Worldly success, money earnings, management titles, all check with scores in vocabulary. Major executives, presidents, and vice presidents, average at the top, above doctors, lawyers, and college professors.

Its testing of thousands of people showed this truth back in 1937:

[T]he height to which a man has risen in any profession or occupation yet studied can be predicted more accurately from the size of his vocabulary than from any other single mental trait measurable to date.

In the many companies that were studied by the Laboratory, the one key to success was vocabulary.

In companies the Laboratory has studied, it has found vocabulary of the greatest importance in distinguishing executive rank. In typical industrial firms, for example, those in charge of others, from the leading hand to the president, have much the same inherent traits. They differ principally in vocabulary. Each executive scores higher in the vocabulary work sample than the average of the group he supervises; he is often the highest-scoring individual of the group. Vocabulary, more than any other single characteristic which the Laboratory can measure, determines the executive rank which a man or woman reaches.

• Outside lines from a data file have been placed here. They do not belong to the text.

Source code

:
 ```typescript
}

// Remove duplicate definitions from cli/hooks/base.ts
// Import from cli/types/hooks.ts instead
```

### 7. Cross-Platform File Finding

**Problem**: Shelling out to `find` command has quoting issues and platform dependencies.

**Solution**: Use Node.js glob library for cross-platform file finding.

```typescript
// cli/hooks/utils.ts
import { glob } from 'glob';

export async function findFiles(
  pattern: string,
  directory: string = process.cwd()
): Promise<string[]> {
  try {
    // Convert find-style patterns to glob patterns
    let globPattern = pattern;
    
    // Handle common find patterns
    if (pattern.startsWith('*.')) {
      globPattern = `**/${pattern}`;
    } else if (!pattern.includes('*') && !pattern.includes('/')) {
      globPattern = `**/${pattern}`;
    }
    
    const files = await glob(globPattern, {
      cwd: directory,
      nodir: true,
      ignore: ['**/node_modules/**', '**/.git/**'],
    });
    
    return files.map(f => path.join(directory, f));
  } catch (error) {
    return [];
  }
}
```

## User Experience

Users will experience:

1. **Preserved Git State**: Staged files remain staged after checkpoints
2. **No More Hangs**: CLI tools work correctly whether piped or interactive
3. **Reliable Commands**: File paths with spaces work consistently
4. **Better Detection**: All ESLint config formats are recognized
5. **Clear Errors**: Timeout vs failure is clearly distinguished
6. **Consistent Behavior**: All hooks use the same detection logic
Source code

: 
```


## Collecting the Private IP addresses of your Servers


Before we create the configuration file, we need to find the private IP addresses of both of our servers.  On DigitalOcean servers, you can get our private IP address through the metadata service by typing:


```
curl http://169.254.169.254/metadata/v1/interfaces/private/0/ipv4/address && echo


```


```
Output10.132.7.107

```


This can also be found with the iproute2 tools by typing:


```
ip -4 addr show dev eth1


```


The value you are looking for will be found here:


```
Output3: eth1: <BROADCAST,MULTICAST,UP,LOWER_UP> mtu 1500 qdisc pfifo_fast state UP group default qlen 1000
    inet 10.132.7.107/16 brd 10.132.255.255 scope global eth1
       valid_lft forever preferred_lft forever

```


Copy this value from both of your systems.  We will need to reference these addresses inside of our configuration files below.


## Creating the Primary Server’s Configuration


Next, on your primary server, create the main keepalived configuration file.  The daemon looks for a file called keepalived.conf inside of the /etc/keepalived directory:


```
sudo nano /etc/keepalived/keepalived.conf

Low Vocabulary Causes Problems

It gave an example as to why a person with a low vocabulary might become rebellious and violent if he or she is also high in inductive reasoning.

“[I]nductive reasoning finds application in sanctioned diplomacy, formalized jurisprudence, and editorial writing, so without vocabulary the same aptitude gropes rebelliously for new forms of government, ideal justice for all, drastic social reforms; but lacking words can express these visionary aspirations only in violent acts, demonstrations, revolutions, and the destruction of the inadequate present. ... With a vocabulary below the fifth percentile, few born gifts are effective in any modern civilized community.”

The people at the Human Engineering Laboratory even hypothesize that when we think, we use our vocabulary to help us. Therefore, even the thinking process requires a high vocabulary.

Good News with Tragic Ending

A random study was done a few years ago of 18 black, non-middle-class children in Washington, D.C. It showed that these children had the same aptitudes as the overwhelmingly white, middle class people that the Laboratory usually tested. But the vocabularies of the black children were very low. The good news was that vocabulary is not an aptitude which is genetic and cannot be changed; it can be changed because it is merely a measurement of learning. The bad news is that no one is doing anything about it. They gave three examples:

Fifteen-year-old boy. “High inductive reasoning, high foresight, task personality. This combination strongly suggests law as an optimum profession. Law, however, requires a large and exact English vocabulary. Without it, he, who scored at the fifth percentile will never become a lawyer.”

Seventeen-year-old girl. “High ideaphoria, high graphoria, extremely people oriented. Teachers score this way. She could potentially be a fine teacher if she dramatically improves her vocabulary.”

Fourteen-year-old boy. “High structural visualization, high finger dexterity, high inductive reasoning. A natural pattern for scientific research or medicine. How many scientists have a five percentile vocabulary?”

The Laboratory expressed its frustrations this way.

“Put yourself in the position of a man or woman who is capable but who lacks expression for that capability [because of a low vocabulary]. Imagine the profound frustration and raging bitterness such an intolerable situation can provoke. If a person senses that his talent, his very reason for existence, is being squandered, denied acceptable fulfillment, is it any wonder that he turns to illegal or violent modes of expression for his thwarted aspirations?”

Professor Thomas Sowell of the Hoover Institution at Stanford University, a black man, may have an answer as to why the interest in ebonics.

He says that around the world the common thread of group activists who wish to retain their political power is separatism.

Accordingly, group activists often seek separate languages, separate institutions, and even separate territories. Even where most of the group already speaks the language of the surrounding society, as among the Maoris of New Zealand, group activists seek to artificially reconstitute a separate language community.”